Federal health care fraud charges that have been making headlines for almost six years have reached a resolution against four defendants indicted with various charges. Early last week, a federal jury delivered “mixed verdicts” regarding four former executives of WellCare Health Plans.
WellCare Health Plans, Inc. is a publicly owned health care company that offers Medicaid and Medicare managed health care plans for more than its 2 million participants. The company began operations in 1985 as a Medicaid provider for Florida with its main headquarters located in Tampa. They have affiliations with more than 90,000 doctors and works with over 3,500 associates. The company is also a holding company for numerous affiliates, including Staywell, HealthEase, Harmony, and ‘ Ohana Health Plans. WellCare maintains local offices in Miami, Florida; Chicago, Illinois New York City; Baton Rouge, Louisiana: North Haven, Connecticut; Marietta, Georgia; and Houston, Texas.
In October 2007, more than 200 Special Agents accompanied by the FBI, the Department of Health and Human Services as well as the Florida Attorney General’s Medicaid Fraud Control Unit raided WellCare’s Tampa based headquarters and executed a search warrant of the company’s offices.

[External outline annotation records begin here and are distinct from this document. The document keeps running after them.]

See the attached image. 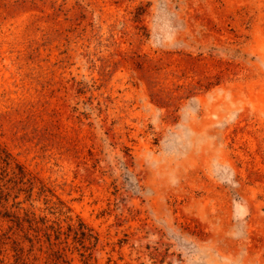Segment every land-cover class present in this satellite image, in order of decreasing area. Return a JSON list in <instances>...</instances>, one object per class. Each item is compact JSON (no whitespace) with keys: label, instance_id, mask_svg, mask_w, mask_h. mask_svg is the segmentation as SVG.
<instances>
[{"label":"rangeland","instance_id":"1","mask_svg":"<svg viewBox=\"0 0 264 264\" xmlns=\"http://www.w3.org/2000/svg\"><path fill=\"white\" fill-rule=\"evenodd\" d=\"M0 149V264H264V0H0Z\"/></svg>","mask_w":264,"mask_h":264},{"label":"trees","instance_id":"2","mask_svg":"<svg viewBox=\"0 0 264 264\" xmlns=\"http://www.w3.org/2000/svg\"><path fill=\"white\" fill-rule=\"evenodd\" d=\"M0 153H1V149H0ZM1 155V154H0ZM4 161H6V160H4Z\"/></svg>","mask_w":264,"mask_h":264}]
</instances>
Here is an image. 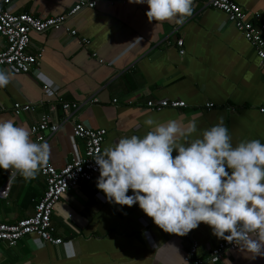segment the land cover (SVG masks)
Listing matches in <instances>:
<instances>
[{"label": "crops", "instance_id": "obj_1", "mask_svg": "<svg viewBox=\"0 0 264 264\" xmlns=\"http://www.w3.org/2000/svg\"><path fill=\"white\" fill-rule=\"evenodd\" d=\"M8 1L6 8L12 14L45 18L63 14L77 0ZM95 1L94 8L80 11L67 23L77 38L62 32L30 35L28 52L42 50L33 73L0 68L10 74V83L0 88V120H14L28 129L41 114H48L59 124L46 142L49 164L60 169L82 155V141L71 138L74 121L105 130L101 152L122 137L142 138L152 130L145 124L149 118L158 123L176 120L185 131L194 122L197 131L186 138L191 140L223 117L234 146L242 140L264 143V66L222 13L194 3L193 15L172 33L174 21L149 22L146 3ZM233 1L249 14L258 13L264 23V0ZM80 38L88 43H78ZM177 38L182 40V56L174 46ZM87 97L97 102L68 112V118L60 110V102ZM160 100L181 101L187 107L159 112L145 108L146 101ZM14 103L31 104L34 110L15 117ZM207 103L213 105L209 110L204 109ZM12 170L0 169V183ZM97 179L66 192L54 206L50 225L62 240L60 245L36 246L30 237L13 247L0 243V264H183L190 242L197 244V256L204 258L222 240L203 223L185 236L165 233L138 204L109 203L98 190ZM43 190L38 173L26 180L17 172L8 197L0 200V223L30 216ZM228 261L264 264V256L252 259L238 246L216 264Z\"/></svg>", "mask_w": 264, "mask_h": 264}, {"label": "clouds", "instance_id": "obj_2", "mask_svg": "<svg viewBox=\"0 0 264 264\" xmlns=\"http://www.w3.org/2000/svg\"><path fill=\"white\" fill-rule=\"evenodd\" d=\"M129 2L146 3L149 22L182 25L194 12V0ZM9 83L10 74L0 69V88ZM145 124L152 130L142 138L122 137L94 158L96 186L107 201L138 204L165 233L185 236L203 223L252 259L264 256V143L252 139L234 146L223 117L191 140L186 138L197 131L194 122L186 131L171 119L158 123L149 118ZM178 136L185 141L178 142ZM30 137L14 120H0V169L35 178L50 149Z\"/></svg>", "mask_w": 264, "mask_h": 264}, {"label": "built area", "instance_id": "obj_3", "mask_svg": "<svg viewBox=\"0 0 264 264\" xmlns=\"http://www.w3.org/2000/svg\"><path fill=\"white\" fill-rule=\"evenodd\" d=\"M117 1V0H116ZM119 1V0H118ZM8 0H0V38L3 44L0 47V68H10L15 72L28 75L35 71L42 55L38 49L34 53L28 52L30 35L47 32H62L69 38H77L76 31L67 23L77 13L84 9H92L96 6L95 0H77L66 12L55 17L37 18L27 13L12 14L6 6ZM113 1H109L112 3ZM200 3L203 8H209L222 13L229 24L236 30L239 36L251 48L258 64L264 66V23L260 22L258 13L249 14L233 0H194ZM179 26L173 24L172 33L179 31ZM80 44H87L85 38L78 40ZM174 46L178 49V55H183L182 40H174ZM91 57L96 59L95 54ZM101 64V60H98ZM46 94H52L46 87L42 88ZM113 103L116 99L111 100ZM95 97H87L79 102H60V110L68 118V112L96 103ZM187 106L181 101L160 100L157 102L146 101L145 108L152 112H159L164 109L178 110ZM213 105L207 103L204 109L209 110ZM31 104H12L11 111L15 117L33 112ZM64 118V122L67 120ZM59 128V124L52 122L48 114H41L35 123H32L28 130L35 143H46ZM104 129H92L82 123L74 121L71 124V138L80 140L83 143L82 155L71 159L62 168L55 169L49 162L41 165L38 174L43 179L44 190L41 196L33 204V212L30 216L11 223H0V243L7 247H13L26 237L36 246L44 244L58 246L62 243L60 238L54 236L53 228L50 225V216L54 206L66 193L77 188L81 183H87L99 177V169L94 158L101 152V145L105 138ZM17 172L12 170L0 183V200L8 197L10 188ZM235 242L229 243L222 239L211 247L204 258L197 256V244L190 242L182 261L183 264H216L224 254L238 248Z\"/></svg>", "mask_w": 264, "mask_h": 264}]
</instances>
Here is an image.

It was alleged that the company overstated expenses by handing in bogus documents to the state. Under selected mental health care agreements, WellCare was paid a flat fee for each patient and was expected to disburse at least eighty percent of the received funds on the care of each individual patient. Surplus amounts of more than 20 percent were to be refunded to the state. However, the company’s invented bogus outlays permitted them to keep the remaining monies.
Prosecutors went forward with the charges and with the testimony of a former employee had the allegations corroborated opening up a can of worms that came to at least a semi-conclusion last week.
In a plea agreement that has since been unsealed WellCare agreed in to repay $35 million of the ill-gotten gains, which was the company’s best approximation of the total amount that was deceptively retained by the company between the years of 2002-2006. The company was forced to restate its quarterly and annual profits after the raid occurred.
This action drove net income down by $32 million, and triggered resignation of the company’s top three officials. There were no criminal charges filed at the time but investigations were announced by both the States of Florida and Connecticut. The SEC also began an informal investigation. Several shareholder lawsuits and sealed whistleblower complaints were also filed. WellCare’s publicly traded stock (NTSE: WCG) was halted on the news. Once it reopened for trading it quickly fell to a low of eighty percent below that year’s (2007) annual high price per share.
In May of 2009 charges were filed and a Deferred Prosecution Agreement (DPA) was initiated in part of which the company agreed to pay $40 Million in restitution to the Florida Medicaid and Healthy Kids programs in repayment of proceeds from those platforms that WellCare was not entitled to, and additionally consented to another civil forfeiture of $40 Million. The company also had to accept all responsibility for the behavior that led to the investigation by the government as well as accepting its knowledge of the unlawful events that took place.
Among other terms of the DPA, the company was required to continue its cooperation in the ongoing federal and state criminal investigation of its former executives.
In March 2011 U.S. Attorney Robert E. O’Neill announced the return by a grand jury of an indictment charging five former officials of WellCare with conspiracy to commit Medicaid fraud, false statements, and further associated charges. Explicitly, the indictment charges that Todd S. Farha, 42, the former chief executive officer; Thaddeus M.S. Bereday, 45 former general counsel; Paul L. Behrens, 49 former chief financial officer; William L. Kale, 61, a former vice president of Harmony Behavioral Health, Inc., a exclusively-owned subsidiary of WellCare; and Peter E. Clay, 54, former vice president of Medical Economics were the focus of the indictment.
In 2012, WellCare paid $137.5 million to the nine states and the federal government to decide four lawsuits that had alleged abuses of the False Claims Act.
On June 10, 2013 after weeks of deliberation a jury of 10-women and two men provided an assortment of verdicts finding four of the executives guilty of at least some of the criminal charges against them but acquitting them of other allegations.
Farha, Behrens, and Kale were each found guilty of two counts of health care fraud but Farha was acquitted of six other charges including giving false statements. Behrens was found guilty of two counts of making false statements, but was acquitted of two other false statement charges. Clay was the lone defendant not convicted of health care fraud but was found guilty of two counts of making false statements.
Federal charges are still pending against former WellCare general counsel Thaddeus M.S. Bereday
The four men swindled the government out of more than $30 million. The money they appropriated to their company should have been used for people who were in need of their health care services, not to increase the earnings of a company that was already profitable, prosecutors said.
Each health care fraud count is punishable by up to 10 years’ imprisonment. The maximum penalty of incarceration for each of the other convictions has a maximum of five years.